[Data records]
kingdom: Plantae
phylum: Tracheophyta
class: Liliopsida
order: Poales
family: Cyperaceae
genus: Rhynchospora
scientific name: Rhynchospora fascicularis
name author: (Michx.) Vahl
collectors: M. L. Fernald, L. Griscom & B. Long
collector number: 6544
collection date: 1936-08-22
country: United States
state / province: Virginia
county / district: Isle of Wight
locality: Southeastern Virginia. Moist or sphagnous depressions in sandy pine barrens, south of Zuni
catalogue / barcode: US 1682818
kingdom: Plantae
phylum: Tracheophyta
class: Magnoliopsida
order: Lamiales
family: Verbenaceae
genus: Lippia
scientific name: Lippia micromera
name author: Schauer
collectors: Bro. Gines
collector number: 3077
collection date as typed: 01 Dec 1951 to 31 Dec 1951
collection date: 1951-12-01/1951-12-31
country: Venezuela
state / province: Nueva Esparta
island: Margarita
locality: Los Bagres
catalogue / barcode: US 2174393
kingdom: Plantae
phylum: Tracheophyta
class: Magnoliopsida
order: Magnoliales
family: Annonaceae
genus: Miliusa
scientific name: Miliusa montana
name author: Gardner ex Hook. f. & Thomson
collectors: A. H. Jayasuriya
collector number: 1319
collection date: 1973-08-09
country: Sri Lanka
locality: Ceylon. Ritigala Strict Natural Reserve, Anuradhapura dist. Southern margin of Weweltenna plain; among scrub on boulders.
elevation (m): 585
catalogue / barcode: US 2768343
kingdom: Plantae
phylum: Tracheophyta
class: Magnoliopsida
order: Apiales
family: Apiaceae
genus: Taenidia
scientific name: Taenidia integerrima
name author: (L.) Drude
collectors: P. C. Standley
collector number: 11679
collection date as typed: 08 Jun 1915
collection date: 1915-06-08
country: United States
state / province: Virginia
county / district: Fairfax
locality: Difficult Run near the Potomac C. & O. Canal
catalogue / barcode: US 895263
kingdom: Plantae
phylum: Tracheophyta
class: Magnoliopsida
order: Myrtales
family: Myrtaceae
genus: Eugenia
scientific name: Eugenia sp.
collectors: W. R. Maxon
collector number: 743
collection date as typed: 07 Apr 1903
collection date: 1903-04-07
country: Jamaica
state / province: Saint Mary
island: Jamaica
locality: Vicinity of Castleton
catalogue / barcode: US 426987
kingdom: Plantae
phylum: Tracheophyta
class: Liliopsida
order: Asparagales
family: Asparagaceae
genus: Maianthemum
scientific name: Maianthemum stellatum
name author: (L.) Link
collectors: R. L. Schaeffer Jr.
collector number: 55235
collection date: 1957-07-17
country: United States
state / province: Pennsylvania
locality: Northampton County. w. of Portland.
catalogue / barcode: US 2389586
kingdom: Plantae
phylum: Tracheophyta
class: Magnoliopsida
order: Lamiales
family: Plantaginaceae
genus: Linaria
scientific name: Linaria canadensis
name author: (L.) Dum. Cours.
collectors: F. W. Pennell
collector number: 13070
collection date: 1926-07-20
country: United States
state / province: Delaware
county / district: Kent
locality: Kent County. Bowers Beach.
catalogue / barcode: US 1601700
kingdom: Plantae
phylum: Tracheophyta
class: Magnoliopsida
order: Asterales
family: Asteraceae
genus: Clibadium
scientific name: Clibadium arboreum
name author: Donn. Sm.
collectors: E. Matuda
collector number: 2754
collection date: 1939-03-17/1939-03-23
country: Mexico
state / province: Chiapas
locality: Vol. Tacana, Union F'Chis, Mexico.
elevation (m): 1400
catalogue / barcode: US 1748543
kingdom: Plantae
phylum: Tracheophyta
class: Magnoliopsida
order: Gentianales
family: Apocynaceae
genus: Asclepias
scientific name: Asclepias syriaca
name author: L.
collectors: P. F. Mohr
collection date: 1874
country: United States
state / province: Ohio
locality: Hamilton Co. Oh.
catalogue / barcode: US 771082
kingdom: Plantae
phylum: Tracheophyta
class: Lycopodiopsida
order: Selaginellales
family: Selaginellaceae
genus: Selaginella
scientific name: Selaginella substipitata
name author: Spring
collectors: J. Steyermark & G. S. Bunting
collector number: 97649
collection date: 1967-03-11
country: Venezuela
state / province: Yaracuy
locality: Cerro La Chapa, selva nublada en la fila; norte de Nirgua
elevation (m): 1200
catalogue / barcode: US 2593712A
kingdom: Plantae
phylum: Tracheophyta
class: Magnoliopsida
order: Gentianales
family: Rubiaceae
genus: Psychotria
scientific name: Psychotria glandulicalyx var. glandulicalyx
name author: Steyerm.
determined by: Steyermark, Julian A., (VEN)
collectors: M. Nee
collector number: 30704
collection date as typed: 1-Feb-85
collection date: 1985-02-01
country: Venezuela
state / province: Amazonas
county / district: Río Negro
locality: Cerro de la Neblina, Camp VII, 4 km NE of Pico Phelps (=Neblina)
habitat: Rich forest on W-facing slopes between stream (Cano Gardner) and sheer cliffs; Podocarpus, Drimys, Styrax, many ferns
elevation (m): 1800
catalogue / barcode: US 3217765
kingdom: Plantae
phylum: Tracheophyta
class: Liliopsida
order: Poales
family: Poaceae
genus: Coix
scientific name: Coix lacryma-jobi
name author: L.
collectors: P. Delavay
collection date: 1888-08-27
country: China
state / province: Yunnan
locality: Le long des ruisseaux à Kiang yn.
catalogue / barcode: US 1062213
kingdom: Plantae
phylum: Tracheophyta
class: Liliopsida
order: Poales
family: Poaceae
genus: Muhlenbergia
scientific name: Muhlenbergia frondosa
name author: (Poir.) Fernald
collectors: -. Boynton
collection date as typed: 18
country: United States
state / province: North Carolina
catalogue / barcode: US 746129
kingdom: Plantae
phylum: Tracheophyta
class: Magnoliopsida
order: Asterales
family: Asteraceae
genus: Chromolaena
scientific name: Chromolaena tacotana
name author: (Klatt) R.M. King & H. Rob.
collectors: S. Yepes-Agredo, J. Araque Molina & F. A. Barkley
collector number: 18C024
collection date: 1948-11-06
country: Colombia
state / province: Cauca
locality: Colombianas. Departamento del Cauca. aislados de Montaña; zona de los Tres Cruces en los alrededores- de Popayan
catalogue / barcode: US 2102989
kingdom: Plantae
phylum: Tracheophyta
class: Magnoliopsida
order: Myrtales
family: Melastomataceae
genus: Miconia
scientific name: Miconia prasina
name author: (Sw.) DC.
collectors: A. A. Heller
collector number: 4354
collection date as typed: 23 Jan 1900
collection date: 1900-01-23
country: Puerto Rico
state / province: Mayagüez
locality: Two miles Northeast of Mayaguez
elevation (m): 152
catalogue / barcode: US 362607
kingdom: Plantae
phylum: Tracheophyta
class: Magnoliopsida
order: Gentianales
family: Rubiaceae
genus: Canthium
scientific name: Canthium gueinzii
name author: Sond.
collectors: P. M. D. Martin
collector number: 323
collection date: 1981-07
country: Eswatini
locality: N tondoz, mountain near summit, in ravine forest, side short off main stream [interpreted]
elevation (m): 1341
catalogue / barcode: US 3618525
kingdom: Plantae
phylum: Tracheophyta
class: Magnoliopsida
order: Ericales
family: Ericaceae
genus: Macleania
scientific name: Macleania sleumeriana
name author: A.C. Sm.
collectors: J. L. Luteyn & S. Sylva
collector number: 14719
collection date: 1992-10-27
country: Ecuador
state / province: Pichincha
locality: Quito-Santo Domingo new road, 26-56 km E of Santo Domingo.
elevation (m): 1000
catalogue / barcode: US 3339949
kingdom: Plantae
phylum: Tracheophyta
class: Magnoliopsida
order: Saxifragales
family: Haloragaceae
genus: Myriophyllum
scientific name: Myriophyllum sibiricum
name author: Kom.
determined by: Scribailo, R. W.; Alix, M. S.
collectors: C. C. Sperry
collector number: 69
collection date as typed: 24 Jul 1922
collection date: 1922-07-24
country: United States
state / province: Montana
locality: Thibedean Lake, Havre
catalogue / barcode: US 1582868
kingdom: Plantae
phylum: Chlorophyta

### WORK TO COMPLETE
Please retype the data above without changes, starting at its first line and stopping after the line that contains "county / district: Isle of Wight".

### WRITTEN REPLY
kingdom: Plantae
phylum: Tracheophyta
class: Liliopsida
order: Poales
family: Cyperaceae
genus: Rhynchospora
scientific name: Rhynchospora fascicularis
name author: (Michx.) Vahl
collectors: M. L. Fernald, L. Griscom & B. Long
collector number: 6544
collection date: 1936-08-22
country: United States
state / province: Virginia
county / district: Isle of Wight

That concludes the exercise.